TASK DIRECTIONS »
Every entry below should come back unchanged, except that the pictures are dropped.

(Saved entries)
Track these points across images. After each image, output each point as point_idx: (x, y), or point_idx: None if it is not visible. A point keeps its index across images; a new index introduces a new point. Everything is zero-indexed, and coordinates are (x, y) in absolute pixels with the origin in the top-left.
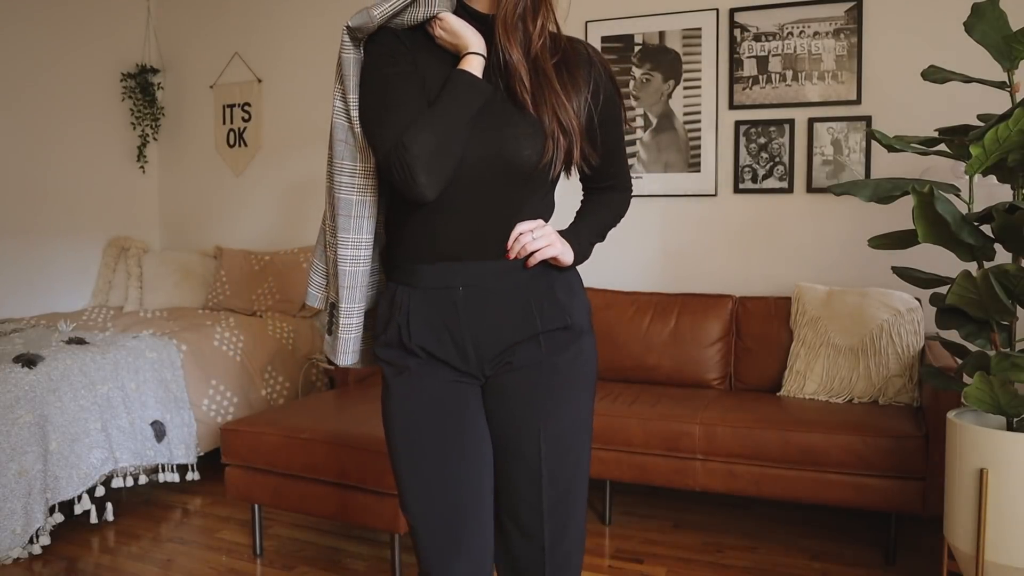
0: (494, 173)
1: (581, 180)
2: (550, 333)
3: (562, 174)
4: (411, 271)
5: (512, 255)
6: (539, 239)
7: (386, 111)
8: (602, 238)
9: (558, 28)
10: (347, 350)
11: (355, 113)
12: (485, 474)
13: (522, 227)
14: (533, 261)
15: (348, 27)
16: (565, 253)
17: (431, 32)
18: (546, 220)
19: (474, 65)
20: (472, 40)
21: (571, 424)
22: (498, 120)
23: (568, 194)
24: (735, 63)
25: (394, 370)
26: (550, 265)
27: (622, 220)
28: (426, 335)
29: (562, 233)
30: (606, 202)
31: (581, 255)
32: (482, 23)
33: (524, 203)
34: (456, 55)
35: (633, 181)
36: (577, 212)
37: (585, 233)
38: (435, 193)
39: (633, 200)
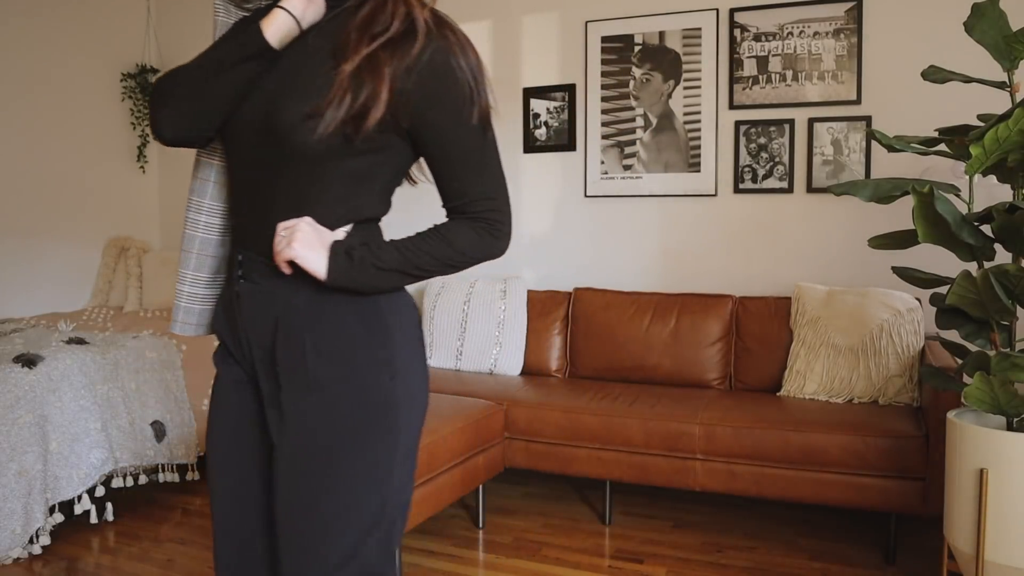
0: (260, 138)
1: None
2: (290, 369)
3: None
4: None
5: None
6: (283, 239)
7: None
8: (418, 270)
9: None
10: (176, 317)
11: None
12: (252, 487)
13: (283, 224)
14: (279, 265)
15: None
16: (309, 261)
17: None
18: (331, 221)
19: (272, 17)
20: None
21: (316, 488)
22: (286, 77)
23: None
24: (735, 63)
25: (215, 355)
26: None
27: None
28: (222, 324)
29: (339, 243)
30: (444, 231)
31: (340, 274)
32: None
33: (303, 188)
34: (303, 26)
35: (632, 181)
36: None
37: (372, 253)
38: (172, 133)
39: (633, 200)
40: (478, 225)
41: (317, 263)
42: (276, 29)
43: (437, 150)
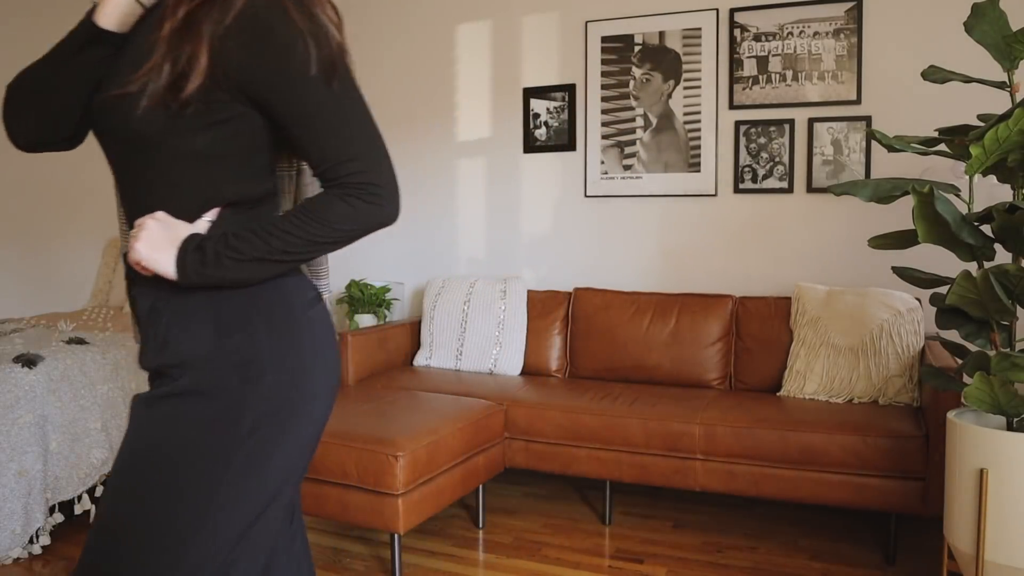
0: (104, 127)
1: None
2: (149, 372)
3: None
4: None
5: None
6: (132, 239)
7: None
8: (286, 255)
9: None
10: (136, 331)
11: None
12: None
13: (138, 220)
14: (133, 266)
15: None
16: (155, 262)
17: None
18: (187, 210)
19: (103, 3)
20: None
21: (148, 490)
22: (124, 63)
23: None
24: (735, 63)
25: None
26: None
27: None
28: (141, 330)
29: (193, 237)
30: (311, 206)
31: (192, 272)
32: None
33: (153, 176)
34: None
35: (632, 181)
36: None
37: (227, 245)
38: (24, 138)
39: (633, 200)
40: (346, 193)
41: (164, 264)
42: (110, 11)
43: (281, 111)
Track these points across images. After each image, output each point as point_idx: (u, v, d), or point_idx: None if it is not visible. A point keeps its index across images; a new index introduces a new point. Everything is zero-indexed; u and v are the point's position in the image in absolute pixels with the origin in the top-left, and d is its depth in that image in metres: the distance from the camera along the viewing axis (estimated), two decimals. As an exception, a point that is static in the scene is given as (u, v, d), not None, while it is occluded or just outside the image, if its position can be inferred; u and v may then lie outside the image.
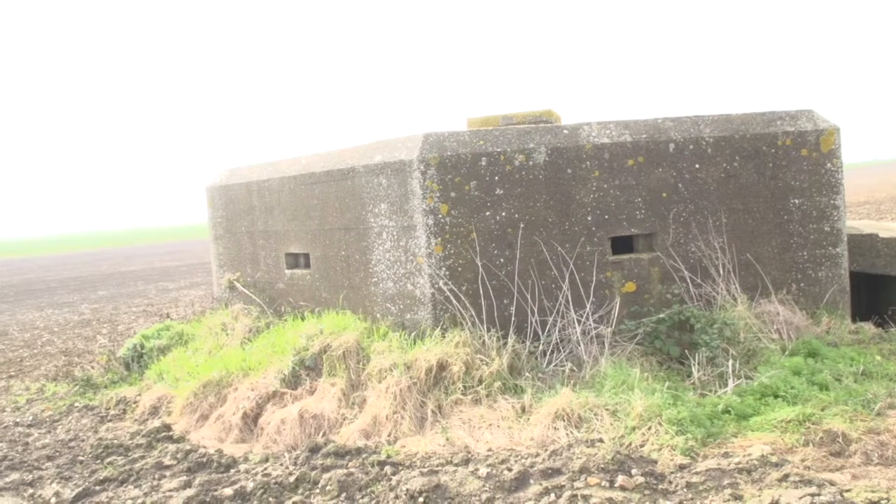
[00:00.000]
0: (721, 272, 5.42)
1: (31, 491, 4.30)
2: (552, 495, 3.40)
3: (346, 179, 5.91)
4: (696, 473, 3.50)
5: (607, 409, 4.21)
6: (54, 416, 6.00)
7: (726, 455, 3.68)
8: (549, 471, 3.64)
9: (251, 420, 5.00)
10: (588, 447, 3.89)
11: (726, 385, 4.53)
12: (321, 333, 5.38)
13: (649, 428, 3.96)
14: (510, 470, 3.69)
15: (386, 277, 5.61)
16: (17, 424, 5.86)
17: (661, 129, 5.60)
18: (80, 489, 4.16)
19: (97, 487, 4.21)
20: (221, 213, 7.62)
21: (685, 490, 3.37)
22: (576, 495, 3.32)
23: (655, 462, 3.68)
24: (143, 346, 6.78)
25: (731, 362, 4.65)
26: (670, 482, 3.47)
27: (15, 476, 4.57)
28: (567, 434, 4.08)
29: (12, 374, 8.12)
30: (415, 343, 5.11)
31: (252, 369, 5.43)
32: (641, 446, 3.86)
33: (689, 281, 5.42)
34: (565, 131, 5.51)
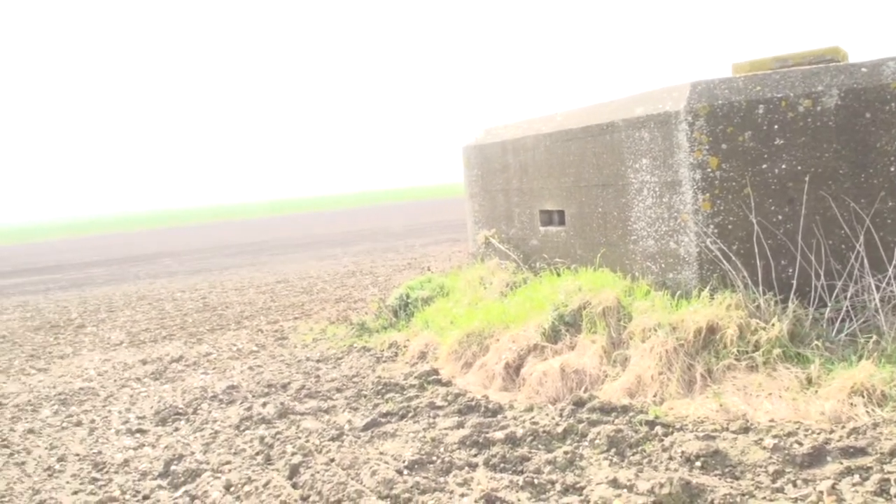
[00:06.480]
0: None
1: (327, 417, 4.90)
2: (856, 476, 3.06)
3: (603, 134, 5.77)
4: None
5: (919, 388, 3.67)
6: (338, 355, 6.77)
7: None
8: (851, 449, 3.27)
9: (513, 370, 5.18)
10: (897, 428, 3.44)
11: None
12: (579, 290, 5.38)
13: (979, 413, 3.38)
14: (800, 444, 3.39)
15: (646, 235, 5.42)
16: (308, 359, 6.71)
17: None
18: (369, 419, 4.64)
19: (382, 419, 4.67)
20: (476, 171, 7.91)
21: None
22: (888, 479, 2.95)
23: None
24: (408, 296, 7.34)
25: None
26: None
27: (313, 403, 5.24)
28: (868, 412, 3.64)
29: (297, 316, 9.30)
30: (678, 303, 4.90)
31: (511, 322, 5.61)
32: (969, 434, 3.32)
33: None
34: (863, 69, 4.80)
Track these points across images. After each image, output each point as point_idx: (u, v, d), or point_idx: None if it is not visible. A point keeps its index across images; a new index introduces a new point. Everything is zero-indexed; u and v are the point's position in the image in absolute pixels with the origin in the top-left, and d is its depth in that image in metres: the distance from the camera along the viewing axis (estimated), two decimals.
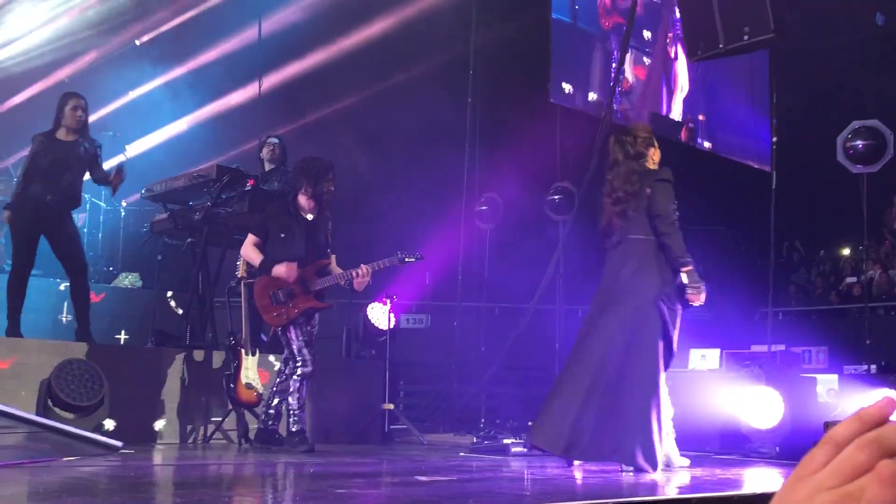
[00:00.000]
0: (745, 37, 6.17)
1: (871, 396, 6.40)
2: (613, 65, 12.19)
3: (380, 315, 8.53)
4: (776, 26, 6.05)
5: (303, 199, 6.18)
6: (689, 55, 6.69)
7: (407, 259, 6.14)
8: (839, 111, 10.43)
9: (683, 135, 12.97)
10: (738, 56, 7.02)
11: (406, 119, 12.00)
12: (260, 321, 6.44)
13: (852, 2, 13.87)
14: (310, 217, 6.20)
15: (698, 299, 4.82)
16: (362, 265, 6.02)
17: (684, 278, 4.79)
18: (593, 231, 5.46)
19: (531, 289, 9.67)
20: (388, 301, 8.05)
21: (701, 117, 13.34)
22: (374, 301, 8.89)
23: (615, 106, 12.10)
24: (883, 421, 0.56)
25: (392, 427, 7.51)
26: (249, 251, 6.16)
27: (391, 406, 7.45)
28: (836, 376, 7.23)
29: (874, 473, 0.53)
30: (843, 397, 6.74)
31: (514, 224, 11.56)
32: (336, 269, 6.19)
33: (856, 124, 7.93)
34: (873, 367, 7.46)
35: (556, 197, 10.11)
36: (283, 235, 6.10)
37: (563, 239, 9.63)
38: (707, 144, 13.21)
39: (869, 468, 0.54)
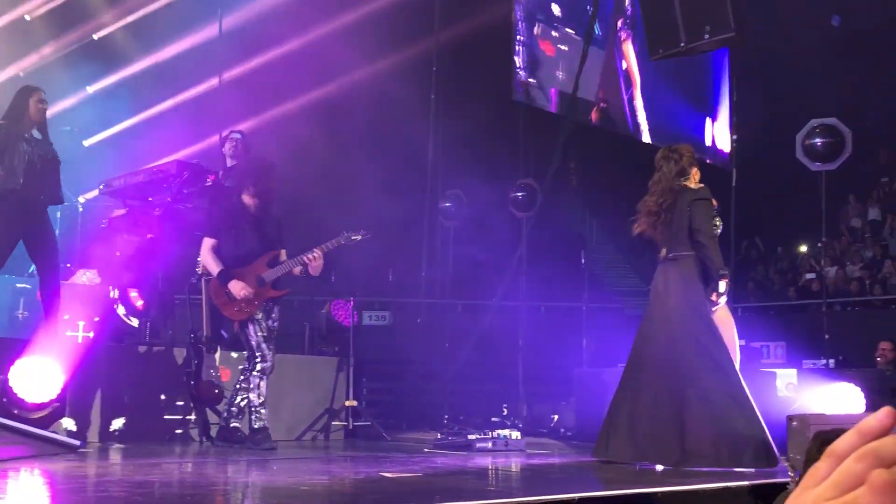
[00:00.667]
0: (706, 35, 6.23)
1: (830, 390, 6.51)
2: (519, 37, 11.92)
3: (342, 311, 8.49)
4: (737, 25, 6.11)
5: (247, 199, 6.19)
6: (650, 53, 6.73)
7: (353, 237, 6.16)
8: (798, 109, 10.58)
9: (594, 116, 12.61)
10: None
11: (369, 114, 11.96)
12: (221, 317, 6.39)
13: (809, 3, 14.09)
14: (256, 213, 6.19)
15: (717, 304, 5.32)
16: (314, 249, 6.04)
17: (721, 287, 5.21)
18: (556, 227, 5.52)
19: (494, 285, 9.69)
20: (352, 298, 8.03)
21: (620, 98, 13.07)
22: (336, 298, 8.85)
23: (522, 77, 11.94)
24: (882, 433, 0.57)
25: (356, 424, 7.49)
26: (208, 258, 6.12)
27: (354, 403, 7.43)
28: (794, 371, 7.34)
29: (868, 482, 0.54)
30: (802, 391, 6.84)
31: (478, 221, 11.58)
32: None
33: (814, 122, 8.04)
34: (831, 361, 7.58)
35: (520, 194, 10.15)
36: (233, 233, 6.10)
37: (526, 236, 9.66)
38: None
39: (866, 479, 0.55)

RESPONSE BELOW »
Track these points across images. After each image, output each point as point_idx: (x, y), or point_idx: None if it is not visible. A point keeps its index across images; a new index introduces a new point. Everything is zero-indexed, and coordinates are (x, y) in absolute pixels with the origin in the top-left.
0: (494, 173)
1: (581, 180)
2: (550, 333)
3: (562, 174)
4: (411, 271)
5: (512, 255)
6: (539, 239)
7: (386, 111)
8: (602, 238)
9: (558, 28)
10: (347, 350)
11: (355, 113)
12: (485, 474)
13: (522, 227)
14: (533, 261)
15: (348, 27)
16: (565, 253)
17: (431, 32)
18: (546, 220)
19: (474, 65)
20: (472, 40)
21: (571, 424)
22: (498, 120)
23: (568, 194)
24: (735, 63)
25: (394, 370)
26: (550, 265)
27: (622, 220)
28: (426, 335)
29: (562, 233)
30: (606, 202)
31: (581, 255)
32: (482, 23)
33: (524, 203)
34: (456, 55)
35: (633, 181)
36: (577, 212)
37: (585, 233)
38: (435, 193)
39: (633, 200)
0: (260, 138)
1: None
2: (290, 369)
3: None
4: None
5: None
6: (283, 239)
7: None
8: (418, 270)
9: None
10: (176, 317)
11: None
12: (252, 487)
13: (283, 224)
14: (279, 265)
15: None
16: (309, 261)
17: None
18: (331, 221)
19: (272, 17)
20: None
21: (316, 488)
22: (286, 77)
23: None
24: (735, 63)
25: (215, 355)
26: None
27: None
28: (222, 324)
29: (339, 243)
30: (444, 231)
31: (340, 274)
32: None
33: (303, 188)
34: (303, 26)
35: (632, 181)
36: None
37: (372, 253)
38: (172, 133)
39: (633, 200)
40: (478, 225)
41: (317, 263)
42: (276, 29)
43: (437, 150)
0: (104, 127)
1: None
2: (149, 372)
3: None
4: None
5: None
6: (132, 239)
7: None
8: (286, 255)
9: None
10: (136, 331)
11: None
12: None
13: (138, 220)
14: (133, 266)
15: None
16: (155, 262)
17: None
18: (187, 210)
19: (103, 3)
20: None
21: (148, 490)
22: (124, 63)
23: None
24: (735, 63)
25: None
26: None
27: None
28: (141, 330)
29: (193, 237)
30: (311, 206)
31: (192, 272)
32: None
33: (153, 176)
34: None
35: (632, 181)
36: None
37: (227, 245)
38: (24, 138)
39: (633, 200)
40: (346, 193)
41: (164, 264)
42: (110, 11)
43: (281, 111)
Track these points across images. After each image, output each point as point_idx: (u, v, d), or point_idx: None if it is not visible. A point keeps its index across images; a new index introduces a new point. Everything is zero-indexed; u and v are the point's position in the image in absolute pixels with the origin in the top-left, and d is its depth in that image in metres: the distance from the camera along the viewing axis (estimated), two decimals. As an exception, a point that is static in the scene is given as (u, v, d), not None, while it is occluded or just outside the image, if its position can be inferred; u and v may then lie outside the image.
[00:00.000]
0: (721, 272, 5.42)
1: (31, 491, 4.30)
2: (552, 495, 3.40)
3: (346, 179, 5.91)
4: (696, 473, 3.50)
5: (607, 409, 4.21)
6: (54, 416, 6.00)
7: (726, 455, 3.68)
8: (549, 471, 3.64)
9: (251, 420, 5.00)
10: (588, 447, 3.89)
11: (726, 385, 4.53)
12: (321, 333, 5.38)
13: (649, 428, 3.96)
14: (510, 470, 3.69)
15: (386, 277, 5.61)
16: (17, 424, 5.86)
17: (661, 129, 5.60)
18: (80, 489, 4.16)
19: (97, 487, 4.21)
20: (221, 213, 7.62)
21: (685, 490, 3.37)
22: (576, 495, 3.32)
23: (655, 462, 3.68)
24: (143, 346, 6.78)
25: (731, 362, 4.65)
26: (670, 482, 3.47)
27: (15, 476, 4.57)
28: (567, 434, 4.08)
29: (12, 374, 8.12)
30: (415, 343, 5.11)
31: (252, 369, 5.43)
32: (641, 446, 3.86)
33: (689, 281, 5.42)
34: (565, 131, 5.51)
[00:06.480]
0: None
1: (327, 417, 4.90)
2: (856, 476, 3.06)
3: (603, 134, 5.77)
4: None
5: (919, 388, 3.67)
6: (338, 355, 6.77)
7: None
8: (851, 449, 3.27)
9: (513, 370, 5.18)
10: (897, 428, 3.44)
11: None
12: (579, 290, 5.38)
13: (979, 413, 3.38)
14: (800, 444, 3.39)
15: (646, 235, 5.42)
16: (308, 359, 6.71)
17: None
18: (369, 419, 4.64)
19: (382, 419, 4.67)
20: (476, 171, 7.91)
21: None
22: (888, 479, 2.95)
23: None
24: (408, 296, 7.34)
25: None
26: None
27: (313, 403, 5.24)
28: (868, 412, 3.64)
29: (297, 316, 9.30)
30: (678, 303, 4.90)
31: (511, 322, 5.61)
32: (969, 434, 3.32)
33: None
34: (863, 69, 4.80)
Track these points across images. After each image, output each point as point_idx: (u, v, d), or point_idx: None if it is not visible. A point keeps its index across images; a new index introduces a new point. Everything is zero-indexed; u and v are the point's position in the image in absolute pixels with the origin in the top-left, and d is its depth in that image in metres: the distance from the camera along the viewing axis (estimated), two decimals.
[00:00.000]
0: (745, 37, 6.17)
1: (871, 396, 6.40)
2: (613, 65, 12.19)
3: (380, 315, 8.53)
4: (776, 26, 6.05)
5: (303, 199, 6.18)
6: (689, 55, 6.69)
7: (407, 259, 6.14)
8: (839, 111, 10.43)
9: (683, 135, 12.97)
10: (738, 56, 7.02)
11: (406, 119, 12.00)
12: (260, 321, 6.44)
13: (852, 2, 13.87)
14: (310, 217, 6.20)
15: (698, 299, 4.82)
16: (362, 265, 6.02)
17: (684, 278, 4.79)
18: (593, 231, 5.46)
19: (531, 289, 9.67)
20: (388, 301, 8.05)
21: (701, 117, 13.34)
22: (374, 301, 8.89)
23: (615, 106, 12.10)
24: (883, 421, 0.56)
25: (392, 427, 7.51)
26: (249, 251, 6.16)
27: (391, 406, 7.45)
28: (836, 376, 7.23)
29: (874, 473, 0.53)
30: (843, 397, 6.74)
31: (514, 224, 11.56)
32: (336, 269, 6.19)
33: (856, 124, 7.93)
34: (873, 367, 7.46)
35: (556, 197, 10.11)
36: (283, 235, 6.10)
37: (563, 239, 9.63)
38: (707, 144, 13.21)
39: (869, 468, 0.54)
[00:00.667]
0: (706, 35, 6.23)
1: (830, 390, 6.51)
2: (519, 37, 11.92)
3: (342, 311, 8.49)
4: (737, 25, 6.11)
5: (247, 199, 6.19)
6: (650, 53, 6.73)
7: (353, 237, 6.16)
8: (798, 109, 10.58)
9: (594, 116, 12.61)
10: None
11: (369, 114, 11.96)
12: (221, 317, 6.39)
13: (809, 3, 14.09)
14: (256, 213, 6.19)
15: (717, 304, 5.32)
16: (314, 249, 6.04)
17: (721, 287, 5.21)
18: (556, 227, 5.52)
19: (494, 285, 9.69)
20: (352, 298, 8.03)
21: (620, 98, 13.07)
22: (336, 298, 8.85)
23: (522, 77, 11.94)
24: (882, 433, 0.57)
25: (356, 424, 7.49)
26: (208, 258, 6.12)
27: (354, 403, 7.43)
28: (794, 371, 7.34)
29: (868, 482, 0.54)
30: (802, 391, 6.84)
31: (478, 221, 11.58)
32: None
33: (814, 122, 8.04)
34: (831, 361, 7.58)
35: (520, 194, 10.15)
36: (233, 233, 6.10)
37: (526, 236, 9.66)
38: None
39: (866, 479, 0.55)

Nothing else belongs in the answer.